# [SELECTED PASSAGE]
↓↓↓

MONDAY 21 I’ve been told to go easy on eating eggs as there is a national shortage due to the avian flu epidemic and supply-chain problems. Supermarkets have started to ration sales, but poultry farmers say in secret that because they’ve been so badly screwed over by the all-powerful supermarkets, there’s no longer any profit in eggs and have cut production.
📌 Back in Brighton after three years. We’d let our small apartment to someone who needed a home, but now he’s moved on we will spruce it up and hopefully sell it in the new year. Empty it looks sparse and a lot like a basic holiday let, but it didn’t take long to remember why we fell in love with it all those years ago and have happy memories of fun-filled weekends at the seaside.
TUESDAY 22 Went for a walk on the seafront in search of psychogeography titbits, but all I came back with is that places can be a lot like people; they come and go, rarely stay the same as you fondly remember them and eventually become dead to you. When we arrived in Brighton yesterday I felt I was seeing it anew and I think that is where we are now. I am a visiting tourist. Brighton as I once knew it has left me and I need to find a way to leave it too and not feel bereaved.
📌 My sister WhatsApped to ask if we were watching the World Cup. I said no.

↑↑↑

# [DATA SUPPLIED]
↓↓↓

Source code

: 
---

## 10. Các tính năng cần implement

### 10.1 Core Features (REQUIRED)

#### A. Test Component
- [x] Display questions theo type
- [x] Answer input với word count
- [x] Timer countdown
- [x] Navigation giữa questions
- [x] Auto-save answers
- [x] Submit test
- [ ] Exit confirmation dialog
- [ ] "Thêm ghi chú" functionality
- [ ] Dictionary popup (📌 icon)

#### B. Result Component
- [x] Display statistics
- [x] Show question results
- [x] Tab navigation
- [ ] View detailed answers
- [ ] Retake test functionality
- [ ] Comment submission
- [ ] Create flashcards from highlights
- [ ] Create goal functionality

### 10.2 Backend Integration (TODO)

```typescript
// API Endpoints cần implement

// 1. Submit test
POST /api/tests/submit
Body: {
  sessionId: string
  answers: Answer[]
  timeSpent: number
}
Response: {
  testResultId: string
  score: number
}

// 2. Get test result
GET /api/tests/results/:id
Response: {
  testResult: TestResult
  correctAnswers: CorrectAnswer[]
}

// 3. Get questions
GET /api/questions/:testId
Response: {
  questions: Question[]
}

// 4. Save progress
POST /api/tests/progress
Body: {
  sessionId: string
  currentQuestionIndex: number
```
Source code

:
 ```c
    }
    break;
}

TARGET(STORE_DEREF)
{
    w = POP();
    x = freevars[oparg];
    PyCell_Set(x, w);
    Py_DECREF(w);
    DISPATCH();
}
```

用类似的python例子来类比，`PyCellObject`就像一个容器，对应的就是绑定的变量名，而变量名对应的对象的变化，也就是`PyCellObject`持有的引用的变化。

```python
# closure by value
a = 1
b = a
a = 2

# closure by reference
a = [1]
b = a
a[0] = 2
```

↑↑↑

# [QUESTIONS TO ANSWER]
[1] Output the part of the diary excerpt that opens with the words containing "TUESDAY 22 Went" and closes with "Cup. I said no.", copying it word for word.
[2] Go on with the diary excerpt from the point where it stops.
The records can be set aside.

# [EXERCISE RESPONSES]
[1]
TUESDAY 22 Went for a walk on the seafront in search of psychogeography titbits, but all I came back with is that places can be a lot like people; they come and go, rarely stay the same as you fondly remember them and eventually become dead to you. When we arrived in Brighton yesterday I felt I was seeing it anew and I think that is where we are now. I am a visiting tourist. Brighton as I once knew it has left me and I need to find a way to leave it too and not feel bereaved.
📌 My sister WhatsApped to ask if we were watching the World Cup. I said no.

[2]
WEDNESDAY 23 In TV’s I’m A Celebrity, Get Me Out Of Here the rugby player Mike Tindall is notorious for his loud snoring, so much so that the other celebrities wish for nothing more than to be kept as far away as is possible from Tindall come bedtime. They are not alone, it seems. His wife Zara, daughter of Princess Anne and 20th in line to the throne, is likewise disturbed by her husband’s night-time noise making and is pleading for our help.
📌 Someone on Twitter reported a bear hiding in the Alpine illustration on the Toblerone sleeve.
THURSDAY 24 Two of Britain’s top politicians are in a sticky spot. Yesterday the UK supreme court ruled an independence referendum in Scotland out of the question. For now. This leaves SNP leader Nicola Sturgeon waiting until the present government is replaced by one that might agree to a popular vote. That replacement is likely to be the Labour Party, which actually wants to heal the wounds between the UK nations, not sanction further separation. Labour will campaign at the next election for a better deal for Scotland, so don’t be surprised if the SNP’s grip on Scotland starts to loosen.
The other troubled politician is PM Rishi Sunak. He looks nervous about his next move. He knows the game is up with the voters, but should he spend the next 12 months setting timed booby traps for the next government (Labour) to fall into, or should he attempt to clear up the mess his party has created over the past 12 years?
📌 It looks obvious even with six contestants still in the jungle that Jill Scott will win this year’s I’m A Celebrity…
📌 Transport For London is obviously aware of the problem because the 55 bus now has the covers of its priority seats (for elderly, disabled or pregnant passengers) in a contrasting colour and pattern to all the other seats, plus big labels on each one stating “Priority Seat”.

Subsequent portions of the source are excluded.